Authors
Jing Su, Longxiang Zhang, Hamid Reza Hassanzadeh, Thomas Schaaf
3M HIS scribe research team
Doctor-Patient Conversations (DoPaCos) exhibit a natural topic-segmented structure: doctors tend to guide the topics in order to obtain required information in a loosely stable order (e.g., diagnosis followed by assessment and plan). We propose an extract-and-abstract approach to leverage such topical structure for the task of automatically summarizing the HPI section of a clinical note from DoPaCos. We show the improvement in summarization by removing distracting information from DoPaCos and an easy-to-implement pipeline design of our approach. Figure 1 shows the architecture of extract and abstract that we have implemented.
Figure 1: On the left we have a doctor and patient conversing. The next column shows a transcript highlighting conversation that is relevant for clinical note creation. The highlighted elements are extracted using a ML-model which is shown in the next column. Another model abstracts the content to create SOAP notes which consist of Subjective, Objective, Assessment and Plan.
We use two disjoint datasets (Dataset A and Dataset E) in this paper. Both datasets contain DoPaCo transcripts. The difference is that DoPaCos in dataset A are paired with HPI summaries, while dataset E come with labels assigned to each utterance in all conversations. Each utterance could be associated with one of four Span Labels: ihpi (inclusive HPI), pe (Physical Examination), a&p (Assessment & Plan), none (Empty label). “Span” refers to the characteristics that those labels almost always span across multiple consecutive utterances.
Dataset E is leveraged to train an utterance selection model and predict ihpi utterances in dataset A. Only the predicted ihpi utterances in dataset A are then used to fine-tune a summarization model to generate HPI summaries.
Table 1. An example Doctor-Patient Conversation with annotated span labels per utterance. A Span label can be ihpi, pe, a/p or empty.
Our proposed extract-and-abstract approach involves, two key models: the utterance selection model and the summarization model. Figure 2 shows the pipeline design.
Figure 2: A pipeline of supervised learning approach in utterance selection and summarization. In the figure the module annotated span labels in Dataset E are used to train BERT-based classifiers. Such classifiers are then used to select HPI utterances in Dataset A. After an additional filtering step, we use the set of predicted HPI utterances as source texts to fine-tune BART summarizer module.

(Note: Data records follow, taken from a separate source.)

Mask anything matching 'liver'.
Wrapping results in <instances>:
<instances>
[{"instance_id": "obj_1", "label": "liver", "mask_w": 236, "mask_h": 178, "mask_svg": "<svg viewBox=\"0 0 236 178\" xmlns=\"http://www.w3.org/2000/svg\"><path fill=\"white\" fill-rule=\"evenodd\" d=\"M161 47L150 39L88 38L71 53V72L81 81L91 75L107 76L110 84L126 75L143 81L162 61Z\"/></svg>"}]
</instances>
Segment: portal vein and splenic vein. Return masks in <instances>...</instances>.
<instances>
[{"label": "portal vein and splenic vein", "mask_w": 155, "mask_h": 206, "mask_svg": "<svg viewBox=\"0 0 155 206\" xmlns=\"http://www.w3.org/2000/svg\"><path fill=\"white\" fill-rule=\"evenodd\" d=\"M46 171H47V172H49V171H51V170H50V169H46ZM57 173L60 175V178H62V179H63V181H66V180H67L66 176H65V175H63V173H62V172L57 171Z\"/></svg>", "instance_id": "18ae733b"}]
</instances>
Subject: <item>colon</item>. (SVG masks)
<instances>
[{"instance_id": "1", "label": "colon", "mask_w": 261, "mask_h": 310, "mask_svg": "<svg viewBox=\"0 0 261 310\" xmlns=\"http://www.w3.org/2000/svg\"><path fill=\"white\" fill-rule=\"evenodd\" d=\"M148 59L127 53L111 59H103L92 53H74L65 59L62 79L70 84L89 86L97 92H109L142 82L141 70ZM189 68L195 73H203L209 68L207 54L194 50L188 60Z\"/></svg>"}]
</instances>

In this step the training target is human annotated HPI summaries in Dataset A.
The goal of the utterance selection model is to filter utterances unrelated to HPI from DoPaCos by predicting the span label of each utterance. We explore two approaches to training such a model: Context model and Sequence model. In the first approach, N consecutive utterances are concatenated as one sample to cover context information. We use these contextualized samples to train a BERT+MLP classifier to predict the span label of the last utterances in the input in one sample. In the second approach, we employ a BERT+LSTM+CRF (PDF, 728 KB) architecture to learn the correlation between a sequence of utterances and their annotated sequence of span labels.

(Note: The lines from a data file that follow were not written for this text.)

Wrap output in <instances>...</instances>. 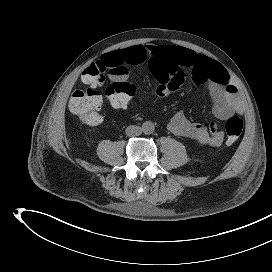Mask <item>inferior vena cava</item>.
<instances>
[{"label":"inferior vena cava","mask_w":272,"mask_h":272,"mask_svg":"<svg viewBox=\"0 0 272 272\" xmlns=\"http://www.w3.org/2000/svg\"><path fill=\"white\" fill-rule=\"evenodd\" d=\"M142 133V128L136 125H130L126 128L127 136H138Z\"/></svg>","instance_id":"602c4592"}]
</instances>
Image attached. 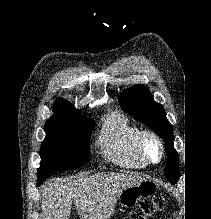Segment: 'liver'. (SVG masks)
<instances>
[{"label": "liver", "instance_id": "obj_1", "mask_svg": "<svg viewBox=\"0 0 211 219\" xmlns=\"http://www.w3.org/2000/svg\"><path fill=\"white\" fill-rule=\"evenodd\" d=\"M131 174L101 173L71 181L49 180L42 187L43 219H68L74 203L82 219H108L119 194L143 182Z\"/></svg>", "mask_w": 211, "mask_h": 219}]
</instances>
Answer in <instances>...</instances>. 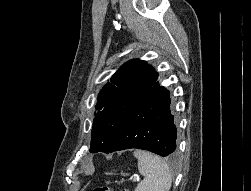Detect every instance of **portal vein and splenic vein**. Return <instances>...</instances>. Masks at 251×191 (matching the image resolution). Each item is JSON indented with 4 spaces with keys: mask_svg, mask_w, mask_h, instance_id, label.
Returning <instances> with one entry per match:
<instances>
[{
    "mask_svg": "<svg viewBox=\"0 0 251 191\" xmlns=\"http://www.w3.org/2000/svg\"><path fill=\"white\" fill-rule=\"evenodd\" d=\"M136 181H139V178H133V179L131 180V183H132V184H135Z\"/></svg>",
    "mask_w": 251,
    "mask_h": 191,
    "instance_id": "1",
    "label": "portal vein and splenic vein"
}]
</instances>
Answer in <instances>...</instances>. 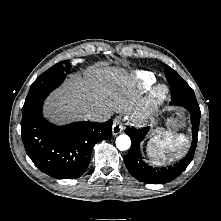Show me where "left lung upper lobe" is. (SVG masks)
<instances>
[{"label": "left lung upper lobe", "instance_id": "obj_1", "mask_svg": "<svg viewBox=\"0 0 221 221\" xmlns=\"http://www.w3.org/2000/svg\"><path fill=\"white\" fill-rule=\"evenodd\" d=\"M164 67L165 75L170 85L177 80H183L175 70H173L167 65H164Z\"/></svg>", "mask_w": 221, "mask_h": 221}]
</instances>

The summarization model we adopt is BART. This is a transformer-based encoder-decoder model that has an established record in deep learning community of outstanding performance in automatic summarization of news articles; our own researchers at 3M also demonstrated its capability of summarizing medical conversations by adapting the model to our own domain.
When we evaluate the generated HPI summaries with Rouge 1, Rouge 2 and Rouge-L metrics, the slicing and adaptive thresholding methods on context model (N=4) both show an advantage over the direct truncation method. For more on the detailed results using Rouge, refer to our paper (PDF, 433.39 KB).

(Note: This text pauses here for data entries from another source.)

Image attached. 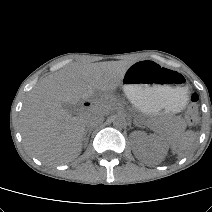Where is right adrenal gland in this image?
<instances>
[{
    "mask_svg": "<svg viewBox=\"0 0 212 212\" xmlns=\"http://www.w3.org/2000/svg\"><path fill=\"white\" fill-rule=\"evenodd\" d=\"M93 129H86L85 133H84V141H85V145H87V143L89 142V137L91 135Z\"/></svg>",
    "mask_w": 212,
    "mask_h": 212,
    "instance_id": "right-adrenal-gland-1",
    "label": "right adrenal gland"
}]
</instances>
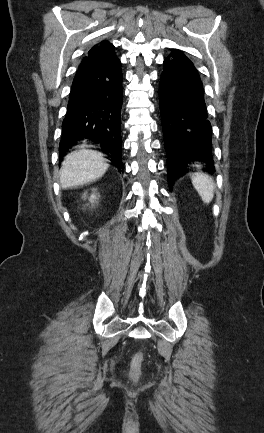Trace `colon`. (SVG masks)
Masks as SVG:
<instances>
[{
  "mask_svg": "<svg viewBox=\"0 0 264 433\" xmlns=\"http://www.w3.org/2000/svg\"><path fill=\"white\" fill-rule=\"evenodd\" d=\"M142 361L143 355L141 352H137L131 360L130 375L134 380L138 379L140 376Z\"/></svg>",
  "mask_w": 264,
  "mask_h": 433,
  "instance_id": "obj_1",
  "label": "colon"
}]
</instances>
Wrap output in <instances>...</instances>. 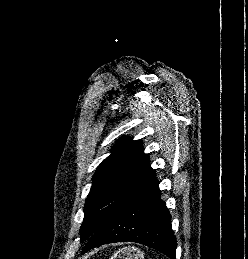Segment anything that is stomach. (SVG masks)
Listing matches in <instances>:
<instances>
[{
    "label": "stomach",
    "mask_w": 248,
    "mask_h": 259,
    "mask_svg": "<svg viewBox=\"0 0 248 259\" xmlns=\"http://www.w3.org/2000/svg\"><path fill=\"white\" fill-rule=\"evenodd\" d=\"M110 259H144V254L134 246H126L115 252Z\"/></svg>",
    "instance_id": "0dacf381"
}]
</instances>
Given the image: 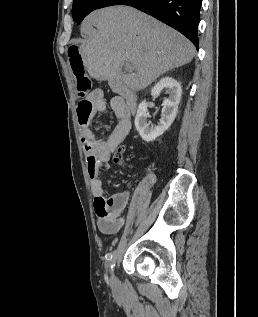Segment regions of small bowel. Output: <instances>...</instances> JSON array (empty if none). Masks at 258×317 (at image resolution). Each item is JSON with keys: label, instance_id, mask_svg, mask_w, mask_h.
<instances>
[{"label": "small bowel", "instance_id": "1", "mask_svg": "<svg viewBox=\"0 0 258 317\" xmlns=\"http://www.w3.org/2000/svg\"><path fill=\"white\" fill-rule=\"evenodd\" d=\"M109 109L116 115L118 122L106 141H98L89 124L95 114L108 110L102 91L93 90L87 99L81 100L77 104V118L81 142L86 155L97 226L103 233L114 234L125 224L124 211L129 205L130 193L123 191L106 198L101 175L108 169L111 155L131 130L133 109L131 104L121 96H115L110 100ZM114 162L122 165L115 159ZM148 181L150 185L156 181L152 172H148Z\"/></svg>", "mask_w": 258, "mask_h": 317}]
</instances>
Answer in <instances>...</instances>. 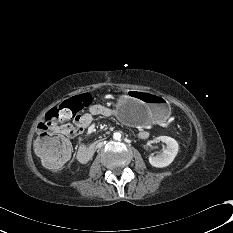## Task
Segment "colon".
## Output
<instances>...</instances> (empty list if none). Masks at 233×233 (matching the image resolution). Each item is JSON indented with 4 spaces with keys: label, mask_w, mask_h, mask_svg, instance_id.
<instances>
[{
    "label": "colon",
    "mask_w": 233,
    "mask_h": 233,
    "mask_svg": "<svg viewBox=\"0 0 233 233\" xmlns=\"http://www.w3.org/2000/svg\"><path fill=\"white\" fill-rule=\"evenodd\" d=\"M91 101L89 93L71 97L52 109L39 124L35 151L48 169H61L71 157V145L68 140L51 131L53 122L58 119L75 118Z\"/></svg>",
    "instance_id": "colon-1"
}]
</instances>
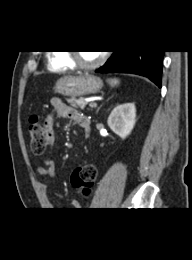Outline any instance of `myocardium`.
Masks as SVG:
<instances>
[{
  "mask_svg": "<svg viewBox=\"0 0 192 260\" xmlns=\"http://www.w3.org/2000/svg\"><path fill=\"white\" fill-rule=\"evenodd\" d=\"M67 54H68L70 61L74 64L75 67H77L81 70H86V71L98 68L105 62V60L107 58V53H102L97 61L90 63V64H86L81 61V59L79 57V53L77 51L72 50V51H69Z\"/></svg>",
  "mask_w": 192,
  "mask_h": 260,
  "instance_id": "obj_1",
  "label": "myocardium"
}]
</instances>
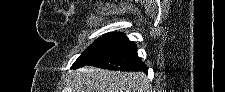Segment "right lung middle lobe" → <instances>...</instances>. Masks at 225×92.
Returning a JSON list of instances; mask_svg holds the SVG:
<instances>
[{"instance_id":"dd1d6c3e","label":"right lung middle lobe","mask_w":225,"mask_h":92,"mask_svg":"<svg viewBox=\"0 0 225 92\" xmlns=\"http://www.w3.org/2000/svg\"><path fill=\"white\" fill-rule=\"evenodd\" d=\"M133 42L124 33H107L90 45L74 62L72 69L88 65L90 62L111 53L117 49L127 47Z\"/></svg>"}]
</instances>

Experiments indicate that BART model can benefit from a longer context in the input but is also exposed to a position bias that tends to favour early utterances in the conversation.
The quickUMLS metrics (shown below in Table 2) confirms the advantage of the slicing method with context model (N=4). Our models consistently improve over single stage summarization and multi-stage chunking proposed by our team in an earlier paper.
Table 2: Slicing on Context model reports the best F1 with more than 2% advantage over the Sequence model with Direct truncation. The Single stage first 640 baseline model has a lower F1 score when compared with the Slicing method. Comparing groups two and three, we believe BART can benefit from a longer context in the input but is also exposed to a position bias that favours starting utterances in the conversation.
We proposed an extract-and-abstract approach to automatic summarization of History of Present Illness from doctor-patient conversations. This approach shows improvement in concept-based evaluation with comparable ROUGE scores. Summaries from the proposed solution achieve better coverage of critical medical information.